◆ DATA SEGMENT ◆
┏━━
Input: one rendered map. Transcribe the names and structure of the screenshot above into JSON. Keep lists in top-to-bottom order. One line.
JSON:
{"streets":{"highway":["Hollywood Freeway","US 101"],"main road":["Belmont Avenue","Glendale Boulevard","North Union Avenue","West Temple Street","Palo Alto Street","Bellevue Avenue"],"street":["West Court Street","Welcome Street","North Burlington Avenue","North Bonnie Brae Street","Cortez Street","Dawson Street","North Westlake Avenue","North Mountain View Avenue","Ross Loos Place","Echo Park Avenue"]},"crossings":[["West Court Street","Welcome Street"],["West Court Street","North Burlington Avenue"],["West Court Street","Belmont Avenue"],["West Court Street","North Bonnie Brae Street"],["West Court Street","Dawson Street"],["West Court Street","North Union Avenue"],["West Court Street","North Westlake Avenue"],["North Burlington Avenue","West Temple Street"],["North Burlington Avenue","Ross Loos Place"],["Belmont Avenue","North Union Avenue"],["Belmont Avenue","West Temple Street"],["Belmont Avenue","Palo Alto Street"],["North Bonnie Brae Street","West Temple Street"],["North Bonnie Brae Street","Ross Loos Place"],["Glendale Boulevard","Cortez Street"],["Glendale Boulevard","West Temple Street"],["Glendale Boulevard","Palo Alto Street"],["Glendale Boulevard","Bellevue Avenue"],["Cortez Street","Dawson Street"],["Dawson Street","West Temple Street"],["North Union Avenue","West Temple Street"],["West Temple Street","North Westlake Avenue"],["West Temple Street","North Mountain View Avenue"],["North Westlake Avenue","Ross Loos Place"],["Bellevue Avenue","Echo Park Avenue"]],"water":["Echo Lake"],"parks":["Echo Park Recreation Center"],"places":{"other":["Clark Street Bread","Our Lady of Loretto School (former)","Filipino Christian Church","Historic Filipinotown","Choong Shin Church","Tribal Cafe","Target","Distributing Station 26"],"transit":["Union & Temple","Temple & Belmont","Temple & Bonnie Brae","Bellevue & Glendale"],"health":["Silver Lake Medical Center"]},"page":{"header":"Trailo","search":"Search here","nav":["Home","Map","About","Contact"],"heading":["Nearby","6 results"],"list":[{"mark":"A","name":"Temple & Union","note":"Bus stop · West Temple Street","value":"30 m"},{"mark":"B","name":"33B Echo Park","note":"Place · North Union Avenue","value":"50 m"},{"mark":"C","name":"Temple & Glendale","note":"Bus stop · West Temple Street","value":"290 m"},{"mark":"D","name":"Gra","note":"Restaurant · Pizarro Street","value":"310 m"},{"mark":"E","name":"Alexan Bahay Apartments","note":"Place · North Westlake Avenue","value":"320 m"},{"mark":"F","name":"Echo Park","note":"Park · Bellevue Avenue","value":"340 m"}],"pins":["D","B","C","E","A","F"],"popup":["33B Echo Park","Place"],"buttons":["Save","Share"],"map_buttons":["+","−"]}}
┗━━
◆ WHAT IS EXPECTED ◆
Once more, write out all the data above exactly as given.

◆ RESULT FOR THIS EXERCISE ◆
Input: one rendered map. Transcribe the names and structure of the screenshot above into JSON. Keep lists in top-to-bottom order. One line.
JSON:
{"streets":{"highway":["Hollywood Freeway","US 101"],"main road":["Belmont Avenue","Glendale Boulevard","North Union Avenue","West Temple Street","Palo Alto Street","Bellevue Avenue"],"street":["West Court Street","Welcome Street","North Burlington Avenue","North Bonnie Brae Street","Cortez Street","Dawson Street","North Westlake Avenue","North Mountain View Avenue","Ross Loos Place","Echo Park Avenue"]},"crossings":[["West Court Street","Welcome Street"],["West Court Street","North Burlington Avenue"],["West Court Street","Belmont Avenue"],["West Court Street","North Bonnie Brae Street"],["West Court Street","Dawson Street"],["West Court Street","North Union Avenue"],["West Court Street","North Westlake Avenue"],["North Burlington Avenue","West Temple Street"],["North Burlington Avenue","Ross Loos Place"],["Belmont Avenue","North Union Avenue"],["Belmont Avenue","West Temple Street"],["Belmont Avenue","Palo Alto Street"],["North Bonnie Brae Street","West Temple Street"],["North Bonnie Brae Street","Ross Loos Place"],["Glendale Boulevard","Cortez Street"],["Glendale Boulevard","West Temple Street"],["Glendale Boulevard","Palo Alto Street"],["Glendale Boulevard","Bellevue Avenue"],["Cortez Street","Dawson Street"],["Dawson Street","West Temple Street"],["North Union Avenue","West Temple Street"],["West Temple Street","North Westlake Avenue"],["West Temple Street","North Mountain View Avenue"],["North Westlake Avenue","Ross Loos Place"],["Bellevue Avenue","Echo Park Avenue"]],"water":["Echo Lake"],"parks":["Echo Park Recreation Center"],"places":{"other":["Clark Street Bread","Our Lady of Loretto School (former)","Filipino Christian Church","Historic Filipinotown","Choong Shin Church","Tribal Cafe","Target","Distributing Station 26"],"transit":["Union & Temple","Temple & Belmont","Temple & Bonnie Brae","Bellevue & Glendale"],"health":["Silver Lake Medical Center"]},"page":{"header":"Trailo","search":"Search here","nav":["Home","Map","About","Contact"],"heading":["Nearby","6 results"],"list":[{"mark":"A","name":"Temple & Union","note":"Bus stop · West Temple Street","value":"30 m"},{"mark":"B","name":"33B Echo Park","note":"Place · North Union Avenue","value":"50 m"},{"mark":"C","name":"Temple & Glendale","note":"Bus stop · West Temple Street","value":"290 m"},{"mark":"D","name":"Gra","note":"Restaurant · Pizarro Street","value":"310 m"},{"mark":"E","name":"Alexan Bahay Apartments","note":"Place · North Westlake Avenue","value":"320 m"},{"mark":"F","name":"Echo Park","note":"Park · Bellevue Avenue","value":"340 m"}],"pins":["D","B","C","E","A","F"],"popup":["33B Echo Park","Place"],"buttons":["Save","Share"],"map_buttons":["+","−"]}}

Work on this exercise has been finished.